→ **Yönerge**
Öğelerin başından "name author: Michelang." ifadesinin geçtiği satıra kadar (o satır da dahil) her satırı iki sütunlu bir CSV olarak düzenleyin: alan adı "alan" sütununa, değeri "değer" sütununa gelsin. Her alanı çift tırnak içine alın ve satır sonlarını boşluğa çevirin.
□ □ □ □ □ □ □
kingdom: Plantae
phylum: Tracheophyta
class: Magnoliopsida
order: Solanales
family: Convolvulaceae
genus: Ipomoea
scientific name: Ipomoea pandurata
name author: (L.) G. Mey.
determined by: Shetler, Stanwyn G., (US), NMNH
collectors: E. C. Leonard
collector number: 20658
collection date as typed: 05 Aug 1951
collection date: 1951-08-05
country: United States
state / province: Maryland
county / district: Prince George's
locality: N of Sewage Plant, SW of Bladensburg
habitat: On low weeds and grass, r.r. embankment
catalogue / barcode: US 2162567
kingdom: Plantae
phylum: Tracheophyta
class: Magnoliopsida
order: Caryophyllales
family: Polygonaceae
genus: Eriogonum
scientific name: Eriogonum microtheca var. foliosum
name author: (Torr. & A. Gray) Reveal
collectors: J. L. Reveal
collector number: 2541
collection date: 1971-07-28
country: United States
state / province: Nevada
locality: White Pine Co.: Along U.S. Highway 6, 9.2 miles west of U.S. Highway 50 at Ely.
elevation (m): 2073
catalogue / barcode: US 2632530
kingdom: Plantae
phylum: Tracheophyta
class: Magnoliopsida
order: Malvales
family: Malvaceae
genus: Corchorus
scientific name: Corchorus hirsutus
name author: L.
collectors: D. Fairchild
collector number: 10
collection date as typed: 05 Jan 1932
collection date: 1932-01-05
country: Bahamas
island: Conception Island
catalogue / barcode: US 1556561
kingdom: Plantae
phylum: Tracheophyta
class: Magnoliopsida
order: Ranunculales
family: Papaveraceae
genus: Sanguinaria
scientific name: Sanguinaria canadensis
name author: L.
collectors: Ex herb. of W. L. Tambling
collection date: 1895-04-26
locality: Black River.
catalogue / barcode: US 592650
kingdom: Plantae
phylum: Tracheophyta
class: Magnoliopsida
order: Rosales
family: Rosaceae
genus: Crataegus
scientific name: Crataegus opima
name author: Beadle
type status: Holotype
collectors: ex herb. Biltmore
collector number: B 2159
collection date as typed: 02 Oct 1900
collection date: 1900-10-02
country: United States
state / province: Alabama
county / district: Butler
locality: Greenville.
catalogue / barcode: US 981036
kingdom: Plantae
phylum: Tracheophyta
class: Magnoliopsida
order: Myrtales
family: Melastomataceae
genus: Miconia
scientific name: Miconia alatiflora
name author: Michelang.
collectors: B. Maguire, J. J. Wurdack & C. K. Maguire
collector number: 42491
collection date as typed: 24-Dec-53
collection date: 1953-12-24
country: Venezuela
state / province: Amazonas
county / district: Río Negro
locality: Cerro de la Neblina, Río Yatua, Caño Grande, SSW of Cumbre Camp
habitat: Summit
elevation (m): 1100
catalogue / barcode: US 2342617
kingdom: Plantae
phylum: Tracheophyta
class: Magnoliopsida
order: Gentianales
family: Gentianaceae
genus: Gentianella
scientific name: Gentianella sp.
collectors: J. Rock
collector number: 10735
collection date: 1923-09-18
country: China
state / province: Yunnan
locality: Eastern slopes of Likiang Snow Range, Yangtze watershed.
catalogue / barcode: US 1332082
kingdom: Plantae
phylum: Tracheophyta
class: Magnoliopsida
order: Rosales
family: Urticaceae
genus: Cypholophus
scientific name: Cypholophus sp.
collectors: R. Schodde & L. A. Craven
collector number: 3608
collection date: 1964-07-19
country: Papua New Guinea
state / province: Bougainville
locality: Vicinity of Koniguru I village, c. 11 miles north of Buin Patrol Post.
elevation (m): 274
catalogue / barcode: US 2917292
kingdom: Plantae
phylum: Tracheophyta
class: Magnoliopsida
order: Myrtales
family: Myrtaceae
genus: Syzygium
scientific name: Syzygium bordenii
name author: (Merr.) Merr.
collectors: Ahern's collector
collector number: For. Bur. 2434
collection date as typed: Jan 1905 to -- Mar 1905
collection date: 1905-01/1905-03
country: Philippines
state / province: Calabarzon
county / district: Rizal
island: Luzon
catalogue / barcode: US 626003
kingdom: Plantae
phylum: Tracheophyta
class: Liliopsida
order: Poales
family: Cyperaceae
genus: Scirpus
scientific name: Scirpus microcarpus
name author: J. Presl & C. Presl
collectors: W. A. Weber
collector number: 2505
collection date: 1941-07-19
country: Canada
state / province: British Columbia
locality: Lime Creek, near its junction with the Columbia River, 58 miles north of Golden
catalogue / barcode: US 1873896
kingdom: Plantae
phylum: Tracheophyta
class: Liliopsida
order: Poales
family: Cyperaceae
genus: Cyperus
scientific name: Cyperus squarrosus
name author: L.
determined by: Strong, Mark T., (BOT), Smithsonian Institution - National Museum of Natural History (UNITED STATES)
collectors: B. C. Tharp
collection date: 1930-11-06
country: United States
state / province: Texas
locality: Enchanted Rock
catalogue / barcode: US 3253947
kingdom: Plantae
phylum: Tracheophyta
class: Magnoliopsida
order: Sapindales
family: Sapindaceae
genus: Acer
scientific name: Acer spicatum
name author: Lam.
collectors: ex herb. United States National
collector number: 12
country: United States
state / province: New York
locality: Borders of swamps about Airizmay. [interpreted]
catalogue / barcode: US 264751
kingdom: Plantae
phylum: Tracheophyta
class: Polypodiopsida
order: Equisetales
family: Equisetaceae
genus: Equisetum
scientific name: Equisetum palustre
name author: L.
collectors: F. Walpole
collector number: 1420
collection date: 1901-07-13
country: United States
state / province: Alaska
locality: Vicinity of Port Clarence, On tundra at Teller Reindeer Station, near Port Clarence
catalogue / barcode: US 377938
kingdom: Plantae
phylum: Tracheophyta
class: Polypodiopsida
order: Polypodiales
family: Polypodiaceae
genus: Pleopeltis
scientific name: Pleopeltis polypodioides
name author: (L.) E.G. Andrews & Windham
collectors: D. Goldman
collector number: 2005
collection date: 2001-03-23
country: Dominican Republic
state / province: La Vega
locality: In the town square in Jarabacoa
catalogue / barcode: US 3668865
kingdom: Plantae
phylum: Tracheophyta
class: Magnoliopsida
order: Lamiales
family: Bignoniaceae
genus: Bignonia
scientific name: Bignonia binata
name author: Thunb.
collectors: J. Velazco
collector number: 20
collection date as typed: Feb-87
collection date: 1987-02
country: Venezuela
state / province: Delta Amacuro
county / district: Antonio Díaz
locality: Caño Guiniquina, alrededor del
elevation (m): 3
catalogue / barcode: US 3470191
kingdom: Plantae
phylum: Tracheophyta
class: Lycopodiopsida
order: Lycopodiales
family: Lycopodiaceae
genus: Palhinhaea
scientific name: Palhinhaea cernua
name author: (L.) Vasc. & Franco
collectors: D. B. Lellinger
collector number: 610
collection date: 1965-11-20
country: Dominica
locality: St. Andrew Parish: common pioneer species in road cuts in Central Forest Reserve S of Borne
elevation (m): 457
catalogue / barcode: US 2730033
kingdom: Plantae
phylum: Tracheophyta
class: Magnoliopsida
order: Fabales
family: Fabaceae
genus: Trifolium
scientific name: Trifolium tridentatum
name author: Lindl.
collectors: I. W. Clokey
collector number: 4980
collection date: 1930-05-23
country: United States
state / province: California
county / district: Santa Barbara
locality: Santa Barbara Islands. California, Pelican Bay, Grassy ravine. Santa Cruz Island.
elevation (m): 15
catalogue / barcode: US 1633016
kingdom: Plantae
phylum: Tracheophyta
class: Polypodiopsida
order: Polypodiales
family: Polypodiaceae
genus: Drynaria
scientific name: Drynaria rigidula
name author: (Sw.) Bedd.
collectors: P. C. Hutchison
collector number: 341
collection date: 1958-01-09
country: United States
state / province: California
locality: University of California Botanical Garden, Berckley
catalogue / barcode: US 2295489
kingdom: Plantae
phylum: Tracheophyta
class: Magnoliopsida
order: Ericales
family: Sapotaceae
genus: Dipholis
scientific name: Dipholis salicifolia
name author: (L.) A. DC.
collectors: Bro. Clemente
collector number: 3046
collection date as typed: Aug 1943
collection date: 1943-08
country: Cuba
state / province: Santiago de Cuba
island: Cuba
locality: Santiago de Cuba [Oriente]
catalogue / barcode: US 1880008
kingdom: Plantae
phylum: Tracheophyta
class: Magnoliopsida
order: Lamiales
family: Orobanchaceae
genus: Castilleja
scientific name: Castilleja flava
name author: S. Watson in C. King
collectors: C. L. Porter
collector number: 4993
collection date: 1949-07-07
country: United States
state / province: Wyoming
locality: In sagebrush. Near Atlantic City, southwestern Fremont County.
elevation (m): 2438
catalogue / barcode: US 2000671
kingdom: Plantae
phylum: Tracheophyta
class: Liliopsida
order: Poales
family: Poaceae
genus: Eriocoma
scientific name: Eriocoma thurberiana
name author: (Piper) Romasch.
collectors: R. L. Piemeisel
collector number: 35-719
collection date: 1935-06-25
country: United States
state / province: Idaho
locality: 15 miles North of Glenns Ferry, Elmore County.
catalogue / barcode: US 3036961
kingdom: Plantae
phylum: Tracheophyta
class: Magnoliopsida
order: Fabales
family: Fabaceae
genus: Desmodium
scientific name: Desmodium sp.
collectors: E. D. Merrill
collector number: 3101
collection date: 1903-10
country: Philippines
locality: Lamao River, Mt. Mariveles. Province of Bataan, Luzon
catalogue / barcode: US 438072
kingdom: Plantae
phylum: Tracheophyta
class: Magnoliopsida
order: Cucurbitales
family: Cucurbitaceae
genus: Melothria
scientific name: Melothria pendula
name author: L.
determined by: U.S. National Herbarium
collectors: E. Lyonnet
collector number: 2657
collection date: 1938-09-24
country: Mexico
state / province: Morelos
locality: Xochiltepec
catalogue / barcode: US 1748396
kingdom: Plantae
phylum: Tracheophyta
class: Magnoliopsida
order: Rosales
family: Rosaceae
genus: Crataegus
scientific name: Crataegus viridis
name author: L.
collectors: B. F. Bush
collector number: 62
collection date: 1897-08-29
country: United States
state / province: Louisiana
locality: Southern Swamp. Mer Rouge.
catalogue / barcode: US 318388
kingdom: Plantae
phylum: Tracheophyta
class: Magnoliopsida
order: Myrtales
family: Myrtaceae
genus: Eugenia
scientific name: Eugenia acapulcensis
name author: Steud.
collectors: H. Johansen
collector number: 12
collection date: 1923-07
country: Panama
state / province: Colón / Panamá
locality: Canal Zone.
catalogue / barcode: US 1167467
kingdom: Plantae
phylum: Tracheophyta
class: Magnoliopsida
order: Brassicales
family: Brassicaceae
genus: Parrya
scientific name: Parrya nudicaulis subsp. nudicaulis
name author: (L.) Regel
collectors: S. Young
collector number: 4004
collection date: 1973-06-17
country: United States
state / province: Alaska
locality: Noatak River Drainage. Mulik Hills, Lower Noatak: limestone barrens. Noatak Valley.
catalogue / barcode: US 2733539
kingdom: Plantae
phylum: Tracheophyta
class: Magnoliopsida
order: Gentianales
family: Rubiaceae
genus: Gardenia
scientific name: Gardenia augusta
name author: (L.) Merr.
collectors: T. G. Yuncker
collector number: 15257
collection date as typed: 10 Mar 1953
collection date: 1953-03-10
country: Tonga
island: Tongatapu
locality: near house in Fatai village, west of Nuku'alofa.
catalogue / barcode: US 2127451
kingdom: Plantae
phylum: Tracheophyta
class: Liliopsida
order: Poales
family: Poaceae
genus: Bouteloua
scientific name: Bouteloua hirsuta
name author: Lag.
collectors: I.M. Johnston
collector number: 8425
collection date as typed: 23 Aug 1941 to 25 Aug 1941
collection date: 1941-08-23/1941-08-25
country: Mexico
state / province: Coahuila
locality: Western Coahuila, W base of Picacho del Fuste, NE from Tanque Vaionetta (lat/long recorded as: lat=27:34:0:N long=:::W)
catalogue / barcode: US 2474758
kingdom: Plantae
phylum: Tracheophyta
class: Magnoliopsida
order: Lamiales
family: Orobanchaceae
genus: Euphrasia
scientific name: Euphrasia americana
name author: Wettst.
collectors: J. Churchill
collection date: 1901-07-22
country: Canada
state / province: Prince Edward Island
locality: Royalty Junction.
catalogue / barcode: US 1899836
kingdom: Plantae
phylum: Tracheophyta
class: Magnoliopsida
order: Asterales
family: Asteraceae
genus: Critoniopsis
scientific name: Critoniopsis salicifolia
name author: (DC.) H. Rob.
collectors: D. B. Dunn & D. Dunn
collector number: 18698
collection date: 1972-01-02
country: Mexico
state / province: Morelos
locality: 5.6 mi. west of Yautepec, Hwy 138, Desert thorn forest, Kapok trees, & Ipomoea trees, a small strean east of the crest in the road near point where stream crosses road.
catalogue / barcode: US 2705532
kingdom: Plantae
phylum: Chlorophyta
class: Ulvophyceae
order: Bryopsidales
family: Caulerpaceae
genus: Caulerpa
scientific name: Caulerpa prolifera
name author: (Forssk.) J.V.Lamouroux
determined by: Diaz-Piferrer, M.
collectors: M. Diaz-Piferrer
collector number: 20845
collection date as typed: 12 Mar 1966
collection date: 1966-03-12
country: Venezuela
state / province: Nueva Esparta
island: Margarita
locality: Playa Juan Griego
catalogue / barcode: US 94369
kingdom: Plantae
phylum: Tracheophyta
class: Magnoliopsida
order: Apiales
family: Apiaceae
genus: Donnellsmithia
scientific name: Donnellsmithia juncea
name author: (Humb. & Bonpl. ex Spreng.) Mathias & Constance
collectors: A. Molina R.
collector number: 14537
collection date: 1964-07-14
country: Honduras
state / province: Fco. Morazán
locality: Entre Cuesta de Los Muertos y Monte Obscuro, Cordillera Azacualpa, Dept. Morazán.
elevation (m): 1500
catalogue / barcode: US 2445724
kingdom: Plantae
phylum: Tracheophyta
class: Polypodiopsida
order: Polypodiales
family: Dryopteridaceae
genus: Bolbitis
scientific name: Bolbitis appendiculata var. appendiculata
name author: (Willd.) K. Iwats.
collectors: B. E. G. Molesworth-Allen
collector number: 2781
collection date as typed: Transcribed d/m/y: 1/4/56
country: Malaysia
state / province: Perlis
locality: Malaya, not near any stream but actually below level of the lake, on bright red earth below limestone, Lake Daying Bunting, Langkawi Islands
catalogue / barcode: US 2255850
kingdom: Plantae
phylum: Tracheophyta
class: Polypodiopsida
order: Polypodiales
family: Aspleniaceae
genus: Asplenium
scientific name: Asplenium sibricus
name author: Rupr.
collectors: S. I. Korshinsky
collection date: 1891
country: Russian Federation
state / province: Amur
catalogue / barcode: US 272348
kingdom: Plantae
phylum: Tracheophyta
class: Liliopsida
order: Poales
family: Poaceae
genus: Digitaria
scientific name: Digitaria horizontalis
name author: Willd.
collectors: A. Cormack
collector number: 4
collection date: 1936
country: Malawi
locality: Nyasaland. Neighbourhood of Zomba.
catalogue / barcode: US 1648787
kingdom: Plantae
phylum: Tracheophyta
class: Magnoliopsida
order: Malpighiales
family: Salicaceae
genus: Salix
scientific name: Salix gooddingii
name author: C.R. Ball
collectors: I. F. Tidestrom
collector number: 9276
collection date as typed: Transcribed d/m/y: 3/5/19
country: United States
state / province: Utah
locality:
□ □ □ □ □ □ □
→ **Beklenen yanıt**
alan,değer
"kingdom:","Plantae"
"phylum:","Tracheophyta"
"class:","Magnoliopsida"
"order:","Solanales"
"family:","Convolvulaceae"
"genus:","Ipomoea"
"scientific name:","Ipomoea pandurata"
"name author:","(L.) G. Mey."
"determined by:","Shetler, Stanwyn G., (US), NMNH"
"collectors:","E. C. Leonard"
"collector number:","20658"
"collection date as typed:","05 Aug 1951"
"collection date:","1951-08-05"
"country:","United States"
"state / province:","Maryland"
"county / district:","Prince George's"
"locality:","N of Sewage Plant, SW of Bladensburg"
"habitat:","On low weeds and grass, r.r. embankment"
"catalogue / barcode:","US 2162567"
"kingdom:","Plantae"
"phylum:","Tracheophyta"
"class:","Magnoliopsida"
"order:","Caryophyllales"
"family:","Polygonaceae"
"genus:","Eriogonum"
"scientific name:","Eriogonum microtheca var. foliosum"
"name author:","(Torr. & A. Gray) Reveal"
"collectors:","J. L. Reveal"
"collector number:","2541"
"collection date:","1971-07-28"
"country:","United States"
"state / province:","Nevada"
"locality:","White Pine Co.: Along U.S. Highway 6, 9.2 miles west of U.S. Highway 50 at Ely."
"elevation (m):","2073"
"catalogue / barcode:","US 2632530"
"kingdom:","Plantae"
"phylum:","Tracheophyta"
"class:","Magnoliopsida"
"order:","Malvales"
"family:","Malvaceae"
"genus:","Corchorus"
"scientific name:","Corchorus hirsutus"
"name author:","L."
"collectors:","D. Fairchild"
"collector number:","10"
"collection date as typed:","05 Jan 1932"
"collection date:","1932-01-05"
"country:","Bahamas"
"island:","Conception Island"
"catalogue / barcode:","US 1556561"
"kingdom:","Plantae"
"phylum:","Tracheophyta"
"class:","Magnoliopsida"
"order:","Ranunculales"
"family:","Papaveraceae"
"genus:","Sanguinaria"
"scientific name:","Sanguinaria canadensis"
"name author:","L."
"collectors:","Ex herb. of W. L. Tambling"
"collection date:","1895-04-26"
"locality:","Black River."
"catalogue / barcode:","US 592650"
"kingdom:","Plantae"
"phylum:","Tracheophyta"
"class:","Magnoliopsida"
"order:","Rosales"
"family:","Rosaceae"
"genus:","Crataegus"
"scientific name:","Crataegus opima"
"name author:","Beadle"
"type status:","Holotype"
"collectors:","ex herb. Biltmore"
"collector number:","B 2159"
"collection date as typed:","02 Oct 1900"
"collection date:","1900-10-02"
"country:","United States"
"state / province:","Alabama"
"county / district:","Butler"
"locality:","Greenville."
"catalogue / barcode:","US 981036"
"kingdom:","Plantae"
"phylum:","Tracheophyta"
"class:","Magnoliopsida"
"order:","Myrtales"
"family:","Melastomataceae"
"genus:","Miconia"
"scientific name:","Miconia alatiflora"
"name author:","Michelang."